It is a delicate, and often case by case balance of competing rights between different but equally important groups of people. So to move away from the trans issue for a moment.... there was a case of the religious marriage registrar, she had a strong Christian faith and she honestly believed that marriage could only be between men and women. When the law changed, to allow same sex marriage, she wanted to be able to not do same sex marriages. She was sacked after many years of work. The court were sympathetic to her because she had rights but so did same sex couples who would have faced longer delays getting married. Ultimately they sided with her employer.

In other cases the balance is different. In the British Airways case a religious employee ultimately won the right to wear a large cross on a chain over her uniform as an expression of her faith and contrary to their uniform rules. This is because BA could not really justify the ban. In a similar hospital case the staff member lost the right to wear a similar cross because there, the hospital could objectively justify on health and safety grounds why they banned them. So the courts are not dealing with one good person, one bad people. just competing rights which get weighed up.

**DIRECTIONS:**
**1.** Answer these questions about the passage on competing rights.
(a) After the law changed, what did the religious marriage registrar want to be able to not do?
(b) In the British Airways case, what did the religious employee win the right to wear?
(c) On what grounds could the hospital justify its ban?
**2.** Quote the passage on competing rights word for word, beginning at the words "In other cases" and stopping after the words "get weighed up.".

**DATASET CONTENT:**
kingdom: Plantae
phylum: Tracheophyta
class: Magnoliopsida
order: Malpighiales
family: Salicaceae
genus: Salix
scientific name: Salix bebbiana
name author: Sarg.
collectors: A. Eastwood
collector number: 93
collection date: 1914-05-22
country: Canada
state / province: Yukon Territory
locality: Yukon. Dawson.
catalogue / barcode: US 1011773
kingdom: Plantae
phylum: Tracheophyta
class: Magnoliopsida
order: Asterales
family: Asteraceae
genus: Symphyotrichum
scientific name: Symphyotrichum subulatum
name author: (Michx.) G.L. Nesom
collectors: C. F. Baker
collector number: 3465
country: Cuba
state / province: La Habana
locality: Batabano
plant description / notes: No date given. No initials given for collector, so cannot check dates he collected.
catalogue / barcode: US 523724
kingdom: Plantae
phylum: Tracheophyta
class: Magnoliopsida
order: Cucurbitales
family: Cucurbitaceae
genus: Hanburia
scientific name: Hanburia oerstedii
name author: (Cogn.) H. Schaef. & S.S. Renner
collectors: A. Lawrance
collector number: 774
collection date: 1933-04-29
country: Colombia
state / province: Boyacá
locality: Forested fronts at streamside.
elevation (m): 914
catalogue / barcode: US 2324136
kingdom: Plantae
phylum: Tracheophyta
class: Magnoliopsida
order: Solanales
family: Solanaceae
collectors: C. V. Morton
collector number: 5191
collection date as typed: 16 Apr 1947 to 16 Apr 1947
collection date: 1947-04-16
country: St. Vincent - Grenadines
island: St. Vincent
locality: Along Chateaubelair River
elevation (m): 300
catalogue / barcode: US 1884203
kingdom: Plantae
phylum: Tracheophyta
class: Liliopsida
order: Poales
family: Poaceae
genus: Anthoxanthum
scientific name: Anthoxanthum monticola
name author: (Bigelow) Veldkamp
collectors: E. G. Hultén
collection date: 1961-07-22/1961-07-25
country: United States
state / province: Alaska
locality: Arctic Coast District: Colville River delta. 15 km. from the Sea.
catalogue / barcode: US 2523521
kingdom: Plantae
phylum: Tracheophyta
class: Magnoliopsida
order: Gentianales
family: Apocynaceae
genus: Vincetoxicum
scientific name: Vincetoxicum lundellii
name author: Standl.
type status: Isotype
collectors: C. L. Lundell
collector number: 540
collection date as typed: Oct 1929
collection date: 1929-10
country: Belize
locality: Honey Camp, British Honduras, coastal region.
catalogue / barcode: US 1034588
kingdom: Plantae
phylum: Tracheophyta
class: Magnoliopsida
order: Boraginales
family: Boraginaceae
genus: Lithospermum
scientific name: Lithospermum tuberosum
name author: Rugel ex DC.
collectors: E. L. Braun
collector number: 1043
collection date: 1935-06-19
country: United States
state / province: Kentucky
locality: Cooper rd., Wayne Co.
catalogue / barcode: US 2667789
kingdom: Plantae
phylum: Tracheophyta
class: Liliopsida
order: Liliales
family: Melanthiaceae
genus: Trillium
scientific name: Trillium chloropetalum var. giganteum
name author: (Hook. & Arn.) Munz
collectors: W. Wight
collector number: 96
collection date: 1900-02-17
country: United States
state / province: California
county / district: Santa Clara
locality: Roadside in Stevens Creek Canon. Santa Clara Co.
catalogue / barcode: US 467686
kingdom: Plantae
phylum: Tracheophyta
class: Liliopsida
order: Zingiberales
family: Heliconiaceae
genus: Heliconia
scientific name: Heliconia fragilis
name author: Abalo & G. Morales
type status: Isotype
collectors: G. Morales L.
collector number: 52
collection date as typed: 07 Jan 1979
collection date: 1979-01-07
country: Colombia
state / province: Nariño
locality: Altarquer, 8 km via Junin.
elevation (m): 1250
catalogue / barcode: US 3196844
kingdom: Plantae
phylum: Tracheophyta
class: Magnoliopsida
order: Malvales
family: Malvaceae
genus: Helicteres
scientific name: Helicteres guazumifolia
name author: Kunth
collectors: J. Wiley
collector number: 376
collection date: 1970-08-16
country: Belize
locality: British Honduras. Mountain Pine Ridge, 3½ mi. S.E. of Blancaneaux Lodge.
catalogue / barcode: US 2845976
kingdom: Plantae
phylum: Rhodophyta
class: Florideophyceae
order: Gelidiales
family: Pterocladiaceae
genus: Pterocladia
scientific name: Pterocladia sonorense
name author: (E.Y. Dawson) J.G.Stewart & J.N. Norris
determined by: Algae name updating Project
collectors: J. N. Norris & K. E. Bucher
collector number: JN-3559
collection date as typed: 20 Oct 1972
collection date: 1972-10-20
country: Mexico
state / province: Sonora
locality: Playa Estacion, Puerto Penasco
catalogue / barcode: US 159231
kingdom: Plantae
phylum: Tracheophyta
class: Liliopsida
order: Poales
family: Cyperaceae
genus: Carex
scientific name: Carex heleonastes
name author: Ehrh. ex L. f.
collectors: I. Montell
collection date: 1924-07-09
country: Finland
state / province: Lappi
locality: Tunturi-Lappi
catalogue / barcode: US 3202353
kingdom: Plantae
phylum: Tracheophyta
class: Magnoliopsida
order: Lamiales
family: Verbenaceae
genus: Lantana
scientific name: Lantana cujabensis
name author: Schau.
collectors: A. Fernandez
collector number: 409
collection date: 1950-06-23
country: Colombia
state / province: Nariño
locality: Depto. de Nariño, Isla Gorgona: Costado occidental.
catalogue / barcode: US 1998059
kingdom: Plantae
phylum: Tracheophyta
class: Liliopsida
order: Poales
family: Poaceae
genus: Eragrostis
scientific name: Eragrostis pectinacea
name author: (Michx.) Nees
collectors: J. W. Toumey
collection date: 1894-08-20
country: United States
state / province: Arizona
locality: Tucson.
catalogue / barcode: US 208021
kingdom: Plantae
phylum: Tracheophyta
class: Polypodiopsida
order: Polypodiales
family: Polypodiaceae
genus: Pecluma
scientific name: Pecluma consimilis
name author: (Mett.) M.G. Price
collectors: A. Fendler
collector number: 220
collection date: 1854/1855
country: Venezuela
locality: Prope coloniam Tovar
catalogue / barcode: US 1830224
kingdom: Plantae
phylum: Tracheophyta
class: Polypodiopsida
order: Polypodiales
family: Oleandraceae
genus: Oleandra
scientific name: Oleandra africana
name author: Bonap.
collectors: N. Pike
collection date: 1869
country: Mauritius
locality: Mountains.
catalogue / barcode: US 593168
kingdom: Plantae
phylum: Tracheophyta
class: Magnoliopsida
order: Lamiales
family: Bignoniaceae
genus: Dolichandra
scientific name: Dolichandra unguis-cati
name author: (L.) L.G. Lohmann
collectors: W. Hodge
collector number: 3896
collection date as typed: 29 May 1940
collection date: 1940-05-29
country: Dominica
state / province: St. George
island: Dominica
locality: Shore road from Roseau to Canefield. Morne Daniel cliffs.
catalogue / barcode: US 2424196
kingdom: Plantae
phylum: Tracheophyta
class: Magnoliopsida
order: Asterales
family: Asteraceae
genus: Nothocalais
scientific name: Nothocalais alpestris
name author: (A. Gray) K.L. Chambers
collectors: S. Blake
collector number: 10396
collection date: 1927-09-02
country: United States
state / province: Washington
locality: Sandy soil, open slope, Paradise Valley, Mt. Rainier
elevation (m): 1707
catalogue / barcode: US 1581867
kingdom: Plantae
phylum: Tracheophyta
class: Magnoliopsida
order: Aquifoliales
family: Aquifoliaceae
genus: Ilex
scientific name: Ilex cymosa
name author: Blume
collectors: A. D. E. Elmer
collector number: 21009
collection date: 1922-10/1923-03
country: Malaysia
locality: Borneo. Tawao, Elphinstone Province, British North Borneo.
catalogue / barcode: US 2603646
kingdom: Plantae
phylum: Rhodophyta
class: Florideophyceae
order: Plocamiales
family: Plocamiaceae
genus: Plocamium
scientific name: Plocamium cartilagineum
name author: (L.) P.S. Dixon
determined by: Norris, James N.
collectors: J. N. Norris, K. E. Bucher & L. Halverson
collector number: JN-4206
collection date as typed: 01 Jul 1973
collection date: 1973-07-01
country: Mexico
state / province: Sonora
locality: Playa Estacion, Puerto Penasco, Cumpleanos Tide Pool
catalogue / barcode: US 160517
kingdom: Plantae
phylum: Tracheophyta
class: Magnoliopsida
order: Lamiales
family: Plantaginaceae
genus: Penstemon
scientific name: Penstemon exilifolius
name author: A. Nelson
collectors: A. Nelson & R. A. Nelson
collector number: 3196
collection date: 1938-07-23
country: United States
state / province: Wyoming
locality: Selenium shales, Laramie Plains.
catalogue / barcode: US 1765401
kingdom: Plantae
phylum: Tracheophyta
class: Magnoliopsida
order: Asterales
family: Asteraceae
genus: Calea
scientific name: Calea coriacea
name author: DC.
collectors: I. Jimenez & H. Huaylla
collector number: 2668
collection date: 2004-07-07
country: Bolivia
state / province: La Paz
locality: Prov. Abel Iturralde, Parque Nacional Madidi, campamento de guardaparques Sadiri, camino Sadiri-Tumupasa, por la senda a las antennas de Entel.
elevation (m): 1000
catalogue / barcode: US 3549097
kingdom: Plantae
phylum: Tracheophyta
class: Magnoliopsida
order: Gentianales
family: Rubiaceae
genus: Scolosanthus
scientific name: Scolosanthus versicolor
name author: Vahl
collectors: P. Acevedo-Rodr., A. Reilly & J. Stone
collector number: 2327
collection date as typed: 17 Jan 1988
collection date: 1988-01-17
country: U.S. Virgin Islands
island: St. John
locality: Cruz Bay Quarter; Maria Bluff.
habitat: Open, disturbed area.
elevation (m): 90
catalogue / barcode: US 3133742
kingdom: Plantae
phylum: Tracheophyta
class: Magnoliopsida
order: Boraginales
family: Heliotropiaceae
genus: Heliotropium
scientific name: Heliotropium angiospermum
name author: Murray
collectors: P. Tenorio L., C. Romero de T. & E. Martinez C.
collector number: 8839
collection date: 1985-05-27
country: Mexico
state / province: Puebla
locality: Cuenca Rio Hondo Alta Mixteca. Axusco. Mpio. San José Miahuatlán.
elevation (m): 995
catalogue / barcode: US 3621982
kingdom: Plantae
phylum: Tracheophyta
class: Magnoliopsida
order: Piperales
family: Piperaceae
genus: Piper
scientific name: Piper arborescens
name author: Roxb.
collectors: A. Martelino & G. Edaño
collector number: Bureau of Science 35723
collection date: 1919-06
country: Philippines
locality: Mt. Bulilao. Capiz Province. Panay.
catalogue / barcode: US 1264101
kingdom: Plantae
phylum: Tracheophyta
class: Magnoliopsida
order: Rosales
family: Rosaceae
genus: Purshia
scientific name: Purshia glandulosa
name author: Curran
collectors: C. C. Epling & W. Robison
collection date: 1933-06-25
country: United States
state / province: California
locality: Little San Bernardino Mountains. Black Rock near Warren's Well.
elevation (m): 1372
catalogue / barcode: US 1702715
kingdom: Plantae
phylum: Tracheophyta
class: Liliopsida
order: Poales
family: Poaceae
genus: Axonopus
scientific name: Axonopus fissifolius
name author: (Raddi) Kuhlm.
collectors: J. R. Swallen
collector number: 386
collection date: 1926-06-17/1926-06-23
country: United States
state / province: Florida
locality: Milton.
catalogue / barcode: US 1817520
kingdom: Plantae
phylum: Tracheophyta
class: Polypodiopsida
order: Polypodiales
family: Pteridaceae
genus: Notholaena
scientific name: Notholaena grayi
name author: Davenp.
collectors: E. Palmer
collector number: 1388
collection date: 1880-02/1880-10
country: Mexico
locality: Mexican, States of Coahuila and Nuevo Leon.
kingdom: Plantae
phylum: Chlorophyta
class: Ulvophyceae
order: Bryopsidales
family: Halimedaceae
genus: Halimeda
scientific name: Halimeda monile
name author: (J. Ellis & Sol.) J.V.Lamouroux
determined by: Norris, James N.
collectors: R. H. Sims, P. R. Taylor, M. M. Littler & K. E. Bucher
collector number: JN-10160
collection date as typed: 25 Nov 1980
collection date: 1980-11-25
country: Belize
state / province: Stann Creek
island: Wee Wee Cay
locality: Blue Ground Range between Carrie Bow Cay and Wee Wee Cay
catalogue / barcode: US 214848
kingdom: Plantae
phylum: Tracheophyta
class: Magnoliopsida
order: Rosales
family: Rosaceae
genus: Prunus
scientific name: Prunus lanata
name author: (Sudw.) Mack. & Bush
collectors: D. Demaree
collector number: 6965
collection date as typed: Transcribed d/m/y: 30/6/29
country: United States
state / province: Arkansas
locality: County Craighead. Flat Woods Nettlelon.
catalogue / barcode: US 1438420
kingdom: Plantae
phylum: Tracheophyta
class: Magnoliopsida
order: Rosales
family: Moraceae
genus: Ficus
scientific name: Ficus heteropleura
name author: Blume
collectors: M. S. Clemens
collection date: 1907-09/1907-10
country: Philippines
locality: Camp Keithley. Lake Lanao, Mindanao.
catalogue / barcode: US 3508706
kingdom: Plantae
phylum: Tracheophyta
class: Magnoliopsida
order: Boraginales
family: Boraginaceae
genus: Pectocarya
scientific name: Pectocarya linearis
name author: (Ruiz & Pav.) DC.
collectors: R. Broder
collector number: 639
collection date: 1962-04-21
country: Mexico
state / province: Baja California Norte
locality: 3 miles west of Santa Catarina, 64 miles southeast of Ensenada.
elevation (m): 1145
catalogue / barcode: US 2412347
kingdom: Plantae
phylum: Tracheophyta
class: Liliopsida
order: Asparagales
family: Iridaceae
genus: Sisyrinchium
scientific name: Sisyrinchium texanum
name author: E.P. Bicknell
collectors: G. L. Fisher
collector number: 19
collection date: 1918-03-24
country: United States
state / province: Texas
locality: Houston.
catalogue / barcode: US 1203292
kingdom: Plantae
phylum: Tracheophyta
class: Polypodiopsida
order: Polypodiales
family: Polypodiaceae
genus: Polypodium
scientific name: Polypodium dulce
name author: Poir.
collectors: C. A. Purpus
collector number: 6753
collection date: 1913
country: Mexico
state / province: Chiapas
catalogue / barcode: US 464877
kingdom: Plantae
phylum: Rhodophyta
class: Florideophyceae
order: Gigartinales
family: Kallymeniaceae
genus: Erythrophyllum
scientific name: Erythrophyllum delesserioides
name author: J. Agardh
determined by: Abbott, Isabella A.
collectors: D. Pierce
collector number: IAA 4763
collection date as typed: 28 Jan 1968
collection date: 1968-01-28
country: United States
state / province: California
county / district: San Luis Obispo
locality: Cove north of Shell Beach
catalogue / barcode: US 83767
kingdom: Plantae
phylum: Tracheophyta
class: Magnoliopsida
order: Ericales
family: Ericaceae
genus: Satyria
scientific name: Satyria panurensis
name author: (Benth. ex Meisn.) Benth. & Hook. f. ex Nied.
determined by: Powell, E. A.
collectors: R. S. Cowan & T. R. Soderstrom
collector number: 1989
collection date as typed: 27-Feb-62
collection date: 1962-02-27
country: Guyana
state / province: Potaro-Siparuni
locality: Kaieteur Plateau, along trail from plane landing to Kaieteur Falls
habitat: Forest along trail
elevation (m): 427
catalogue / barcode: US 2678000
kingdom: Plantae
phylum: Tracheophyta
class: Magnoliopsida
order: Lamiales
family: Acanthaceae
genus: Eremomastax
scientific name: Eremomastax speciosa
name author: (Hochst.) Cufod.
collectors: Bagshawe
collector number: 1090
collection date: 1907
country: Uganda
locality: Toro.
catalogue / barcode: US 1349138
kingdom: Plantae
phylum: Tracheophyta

**SET OF ANSWERS:**
**1.**
(a) Same sex marriages.
(b) A large cross on a chain over her uniform.
(c) Health and safety grounds.

**2.**
In other cases the balance is different. In the British Airways case a religious employee ultimately won the right to wear a large cross on a chain over her uniform as an expression of her faith and contrary to their uniform rules. This is because BA could not really justify the ban. In a similar hospital case the staff member lost the right to wear a similar cross because there, the hospital could objectively justify on health and safety grounds why they banned them. So the courts are not dealing with one good person, one bad people. just competing rights which get weighed up.